_What to work on_:
Find every line containing "Park" in the records below and report the tally as a bare number.

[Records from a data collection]
★ ★ ★

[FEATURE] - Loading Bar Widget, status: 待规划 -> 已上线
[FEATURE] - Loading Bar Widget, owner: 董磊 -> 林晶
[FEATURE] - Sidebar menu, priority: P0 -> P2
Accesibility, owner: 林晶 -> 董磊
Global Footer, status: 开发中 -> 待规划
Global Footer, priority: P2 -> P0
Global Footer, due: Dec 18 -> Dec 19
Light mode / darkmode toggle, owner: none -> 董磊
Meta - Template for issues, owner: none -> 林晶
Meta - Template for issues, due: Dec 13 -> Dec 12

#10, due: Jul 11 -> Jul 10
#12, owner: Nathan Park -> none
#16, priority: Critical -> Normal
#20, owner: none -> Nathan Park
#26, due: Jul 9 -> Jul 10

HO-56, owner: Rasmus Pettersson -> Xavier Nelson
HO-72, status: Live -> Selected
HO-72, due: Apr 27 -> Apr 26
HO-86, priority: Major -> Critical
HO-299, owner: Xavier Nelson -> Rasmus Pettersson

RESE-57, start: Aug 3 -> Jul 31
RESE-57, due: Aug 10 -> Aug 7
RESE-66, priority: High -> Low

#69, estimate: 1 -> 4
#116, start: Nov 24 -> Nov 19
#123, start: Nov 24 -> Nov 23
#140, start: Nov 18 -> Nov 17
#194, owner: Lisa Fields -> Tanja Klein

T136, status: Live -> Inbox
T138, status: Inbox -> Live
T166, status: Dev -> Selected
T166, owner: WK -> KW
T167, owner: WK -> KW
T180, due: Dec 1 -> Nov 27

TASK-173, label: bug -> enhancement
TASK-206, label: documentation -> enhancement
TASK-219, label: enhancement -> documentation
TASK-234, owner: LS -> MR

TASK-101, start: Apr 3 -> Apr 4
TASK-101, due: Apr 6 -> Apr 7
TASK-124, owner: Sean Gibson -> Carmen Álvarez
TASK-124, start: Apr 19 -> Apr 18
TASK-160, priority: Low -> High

★ ★ ★

_Result below_:
2